Saved data entries:
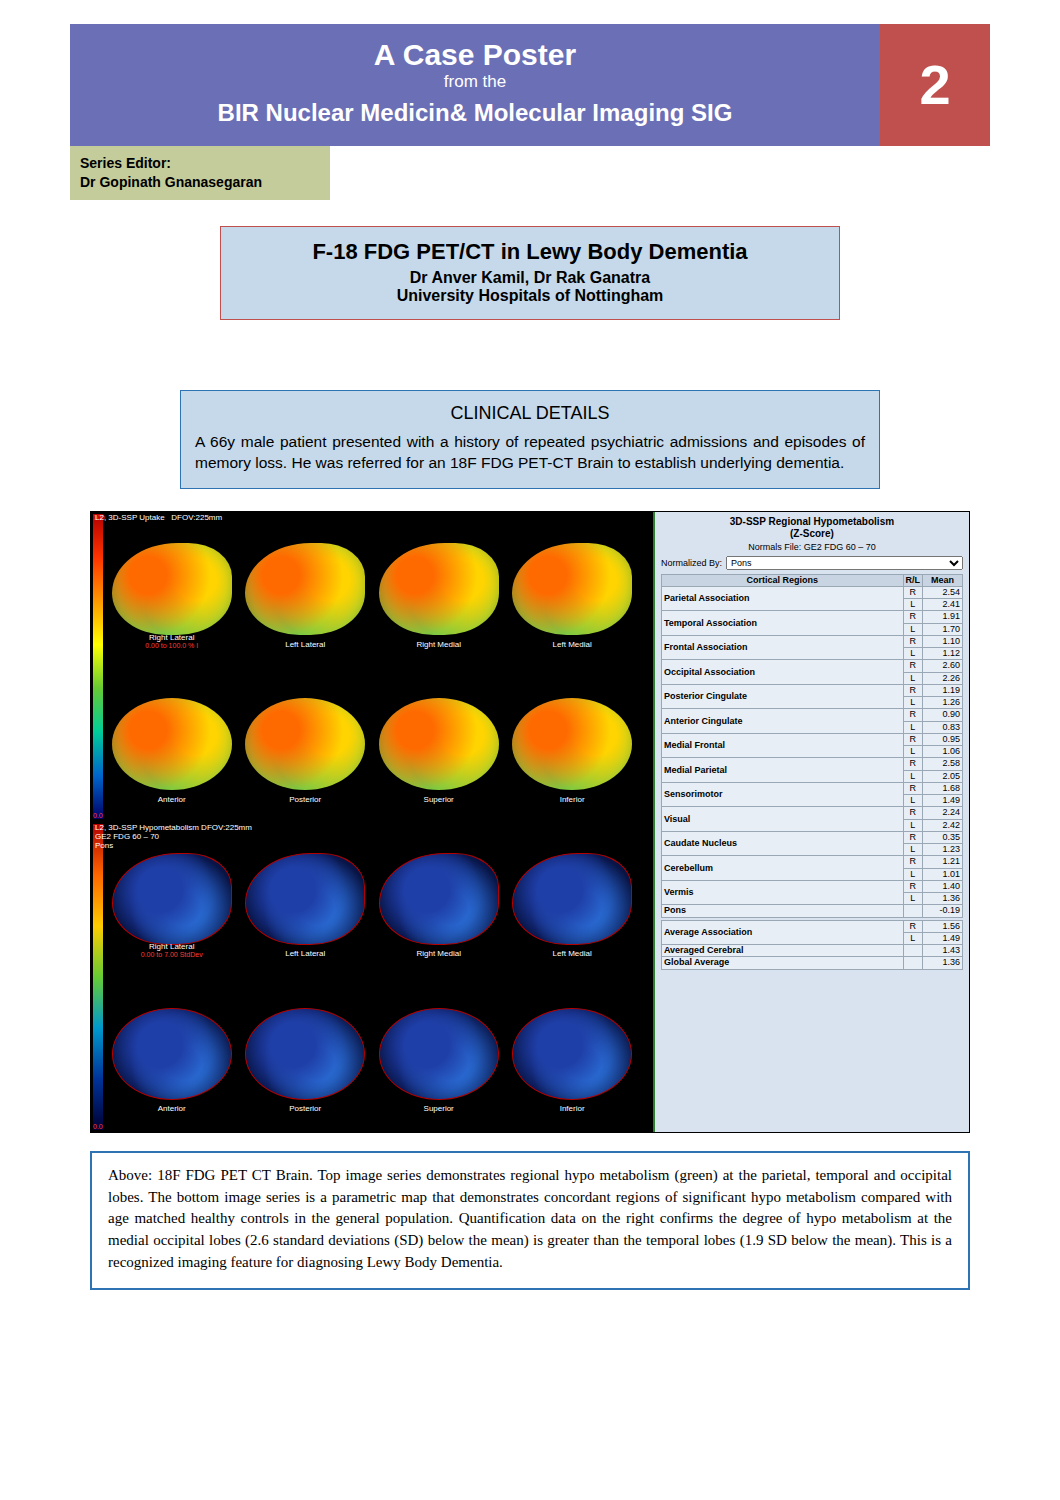A Case Poster
from the
BIR Nuclear Medicin& Molecular Imaging SIG
2
Series Editor:
Dr Gopinath Gnanasegaran
F-18 FDG PET/CT in Lewy Body Dementia
Dr Anver Kamil, Dr Rak Ganatra
University Hospitals of Nottingham
CLINICAL DETAILS
A 66y male patient presented with a history of repeated psychiatric admissions and episodes of memory loss. He was referred for an 18F FDG PET-CT Brain to establish underlying dementia.
100 0.0
L2, 3D-SSP Uptake DFOV:225mm
Right Lateral0.00 to 100.0 % I
Left Lateral
Right Medial
Left Medial
Anterior
Posterior
Superior
Inferior
7.0 0.0
L2, 3D-SSP Hypometabolism DFOV:225mm
GE2 FDG 60 – 70
Pons
Right Lateral0.00 to 7.00 StdDev
Left Lateral
Right Medial
Left Medial
Anterior
Posterior
Superior
Inferior
3D-SSP Regional Hypometabolism
(Z-Score)
Normals File: GE2 FDG 60 – 70
Normalized By: Pons
| Cortical Regions | R/L | Mean |
| --- | --- | --- |
| Parietal Association | R | 2.54 |
| L | 2.41 |
| Temporal Association | R | 1.91 |
| L | 1.70 |
| Frontal Association | R | 1.10 |
| L | 1.12 |
| Occipital Association | R | 2.60 |
| L | 2.26 |
| Posterior Cingulate | R | 1.19 |
| L | 1.26 |
| Anterior Cingulate | R | 0.90 |
| L | 0.83 |
| Medial Frontal | R | 0.95 |
| L | 1.06 |
| Medial Parietal | R | 2.58 |
| L | 2.05 |
| Sensorimotor | R | 1.68 |
| L | 1.49 |
| Visual | R | 2.24 |
| L | 2.42 |
| Caudate Nucleus | R | 0.35 |
| L | 1.23 |
| Cerebellum | R | 1.21 |
| L | 1.01 |
| Vermis | R | 1.40 |
| L | 1.36 |
| Pons | | -0.19 |
| Average Association | R | 1.56 |
| L | 1.49 |
| Averaged Cerebral | | 1.43 |
| Global Average | | 1.36 |
Above: 18F FDG PET CT Brain. Top image series demonstrates regional hypo metabolism (green) at the parietal, temporal and occipital lobes. The bottom image series is a parametric map that demonstrates concordant regions of significant hypo metabolism compared with age matched healthy controls in the general population. Quantification data on the right confirms the degree of hypo metabolism at the medial occipital lobes (2.6 standard deviations (SD) below the mean) is greater than the temporal lobes (1.9 SD below the mean). This is a recognized imaging feature for diagnosing Lewy Body Dementia.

■ TASK BRIEF:
Count the lines above in which the string "Cingulate" occurs, and write the number with no other text.

■ RESULT OF THE TASK:
2